O líder militar, general Min Aung Hlaing, justificou a medida afirmando que a paz e a estabilidade são necessárias para realizar eleições livres e justas, inicialmente previstas para este ano. No entanto, a realização de eleições exige o fim do estado de emergência, o que não ocorrerá no curto prazo.

Em outubro de 2024, o regime realizou um censo populacional, alegando que a lista de eleitores é essencial para o processo eleitoral e a transição para um governo civil. Apesar disso, a extensão do estado de emergência indica que o regime militar não tem planos imediatos de devolver o poder aos civis.
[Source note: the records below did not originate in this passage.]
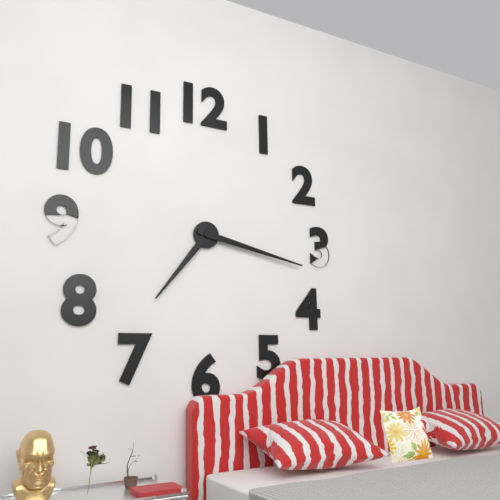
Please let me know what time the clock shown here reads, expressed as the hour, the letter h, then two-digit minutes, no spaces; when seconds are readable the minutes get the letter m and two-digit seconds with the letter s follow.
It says 7h17
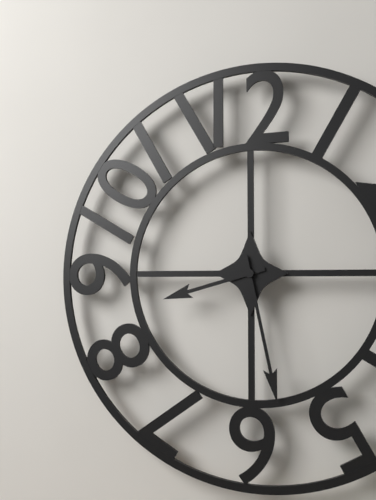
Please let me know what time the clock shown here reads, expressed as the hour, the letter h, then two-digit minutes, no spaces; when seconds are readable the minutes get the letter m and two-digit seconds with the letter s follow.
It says 8h28
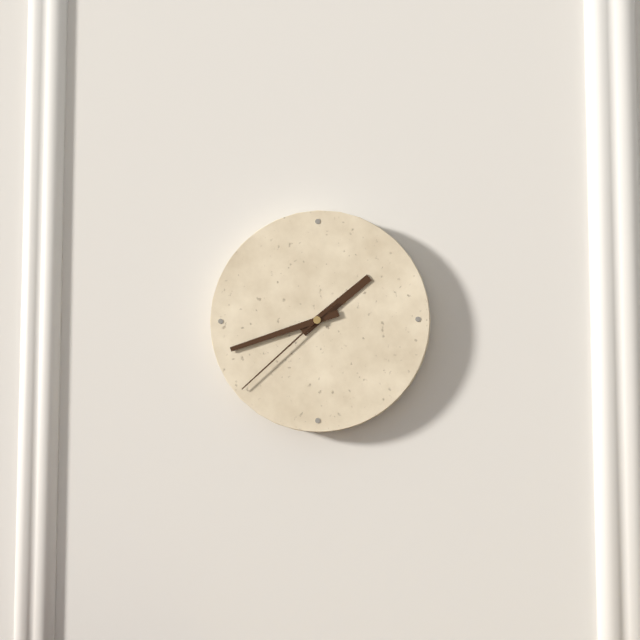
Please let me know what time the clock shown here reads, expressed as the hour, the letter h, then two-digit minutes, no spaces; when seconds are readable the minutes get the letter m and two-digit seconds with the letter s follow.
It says 1h42m38s
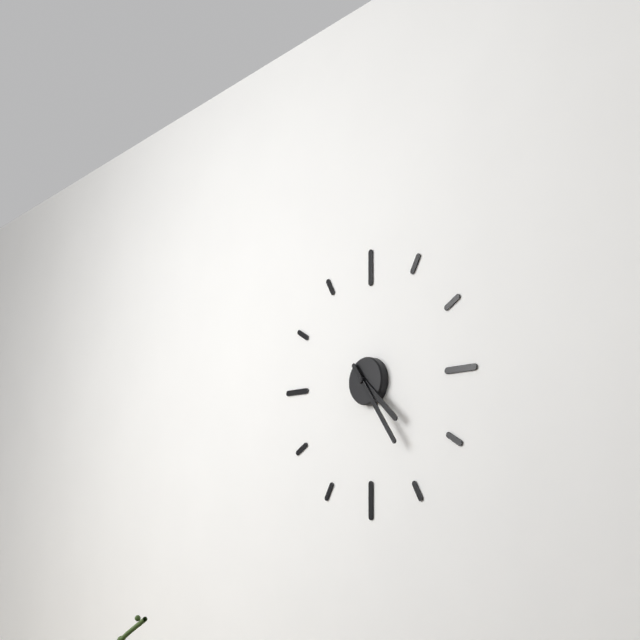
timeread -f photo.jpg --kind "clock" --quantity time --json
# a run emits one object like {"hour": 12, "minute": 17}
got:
{"hour": 4, "minute": 24}
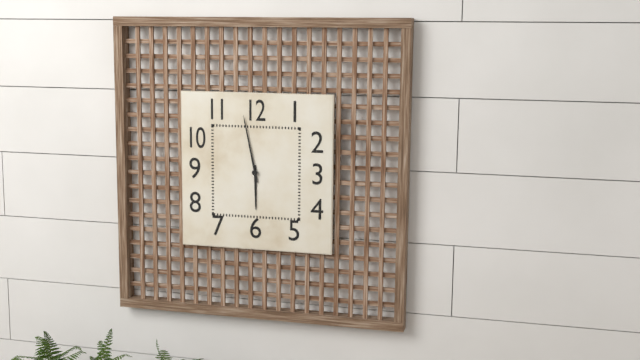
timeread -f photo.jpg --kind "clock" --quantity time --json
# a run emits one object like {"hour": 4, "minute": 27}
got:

Desde o golpe de 2021, Mianmar enfrenta uma crise política e humanitária, com confrontos entre as forças militares, grupos pró-democracia e milícias étnicas. A extensão do estado de emergência pode intensificar os conflitos, já que a oposição e os grupos armados veem a medida como um sinal de que o regime não pretende ceder ao diálogo ou à transição democrática.

O estado de emergência foi declarado inicialmente como justificativa para o golpe e tem sido a base legal para o governo militar. Com a sétima prorrogação, a perspectiva de eleições e uma transição pacífica parece cada vez mais distante, enquanto a população continua a enfrentar violência, repressão e instabilidade econômica.

A comunidade internacional tem pressionado o regime militar a restaurar a democracia e respeitar os direitos humanos, mas até o momento as sanções e condenações não surtiram efeitos significativos. Enquanto isso, a crise em Mianmar permanece uma das mais graves do Sudeste Asiático, com impactos regionais e globais.